As for an X in the functionas.factor(cutree(X,k=X)), results of cluster analysis also have several data frame which is corresponded to each method. I realized that another issue how to apply the function to each data frame (result of cluster analysis stored in different dataframe).
Actual scripts that I am using currently is something like this:
cluste_number <- original_df %>% mutate(
## Ward
ward_3=as.factor(cutree(clst.ward,k=3)),
ward_4=as.factor(cutree(clst.ward,k=4)),
ward_5=as.factor(cutree(clst.ward,k=5)),
ward_6=as.factor(cutree(clst.ward,k=6)),
## Single
sing_3=as.factor(cutree(clst.sing,k=3)),
sing_4=as.factor(cutree(clst.sing,k=4)),
sing_5=as.factor(cutree(clst.sing,k=5)),
sing_6=as.factor(cutree(clst.sing,k=6)))
It is sorry not to clarify the actual issue; howerver, due to this reason above, number of countries as usa, canada, nz and number of parameters as 1:3 do not match.
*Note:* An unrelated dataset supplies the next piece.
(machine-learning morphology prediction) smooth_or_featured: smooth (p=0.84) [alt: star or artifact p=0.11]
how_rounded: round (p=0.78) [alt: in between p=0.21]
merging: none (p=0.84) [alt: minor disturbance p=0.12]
Also some suggestions using i + . does not meet the issue as a function as.factor(cutree(X,k=X)) is used in the actual operation.
Thank you for your support.

Not sure what you are up to, but maybe this helps to clarify the issue ..
library(tidyverse)
df <- data.frame(
id = c(1:5),
a = c(3,10,4,0,15),
b = c(2,1,1,0,3),
c = c(12,3,0,3,1),
d = c(9,7,8,0,0),
e = c(1,2,0,2,2)
)
ctry <- rep(c("usa", "ca", "nz"), each = 3)
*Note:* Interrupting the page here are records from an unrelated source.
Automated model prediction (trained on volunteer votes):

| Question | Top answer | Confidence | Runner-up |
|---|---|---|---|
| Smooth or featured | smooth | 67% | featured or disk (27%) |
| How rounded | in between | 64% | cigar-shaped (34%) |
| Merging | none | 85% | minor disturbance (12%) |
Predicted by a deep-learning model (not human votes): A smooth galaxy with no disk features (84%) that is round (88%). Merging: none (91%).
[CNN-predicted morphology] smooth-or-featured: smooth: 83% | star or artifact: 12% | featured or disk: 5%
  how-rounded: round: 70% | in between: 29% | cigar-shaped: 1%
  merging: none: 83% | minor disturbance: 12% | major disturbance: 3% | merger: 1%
nr <- rep(seq(3,5), times = 3)
df %>%
as_tibble() %>%
bind_cols(map_dfc(seq_along(ctry), ~1+nr[.x] %>%
rep(nrow(df))) %>%
set_names(str_c(ctry, nr, sep = "_")))
# A tibble: 5 x 15
id a b c d e usa_3 usa_4 usa_5 ca_3 ca_4 ca_5 nz_3 nz_4 nz_5
<int> <dbl> <dbl> <dbl> <dbl> <dbl> <dbl> <dbl> <dbl> <dbl> <dbl> <dbl> <dbl> <dbl> <dbl>
1 1 3 2 12 9 1 4 5 6 4 5 6 4 5 6
2 2 10 1 3 7 2 4 5 6 4 5 6 4 5 6
3 3 4 1 0 8 0 4 5 6 4 5 6 4 5 6
4 4 0 0 3 0 2 4 5 6 4 5 6 4 5 6
5 5 15 3 1 0 2 4 5 6 4 5 6 4 5 6

I'm not sure if I understand the spirit of the problem, but here is one way to generate a data frame with the column names and values you want.
You can change ~ function(i) i + . to be whatever function of i (the column being mutated) you want, and change either of the ns in setNames(n, n) to incorporate a different value into the function you're creating (first n) or change the names of the resulting columns (second n).
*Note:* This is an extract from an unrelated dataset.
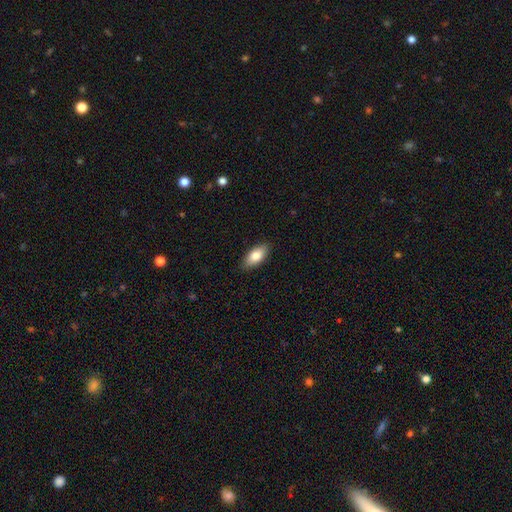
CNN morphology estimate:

countries <- c('usa', 'canada', 'nz')
n <- 3:5
as.data.frame(matrix(1, nrow(df), length(n))) %>%
rename_all(~countries) %>%
mutate_all(map(setNames(n, n), ~ function(i) i + .)) %>%
select(-countries) %>%
bind_cols(df)
# usa_3 canada_3 nz_3 usa_4 canada_4 nz_4 usa_5 canada_5 nz_5 id a b c d e
# 1 4 4 4 5 5 5 6 6 6 1 3 2 12 9 1
# 2 4 4 4 5 5 5 6 6 6 2 10 1 3 7 2
# 3 4 4 4 5 5 5 6 6 6 3 4 1 0 8 0
# 4 4 4 4 5 5 5 6 6 6 4 0 0 3 0 2
# 5 4 4 4 5 5 5 6 6 6 5 15 3 1 0 2

Kinda of a dirty solution, but it does what you want. It combines two map_dfc functions.
library(dplyr)
library(purrr)
df <- tibble(id = c(1:5),
a = c(3,10,4,0,15),
b = c(2,1,1,0,3),
c = c(12,3,0,3,1),
d = c(9,7,8,0,0),
e = c(1,2,0,2,2))
create_postfix_cols <- function(df, country, n) {
# df = a dataframe
# country = suffix value (e.g. "canada")
# n = vector of postfix values (e.g. 3:5)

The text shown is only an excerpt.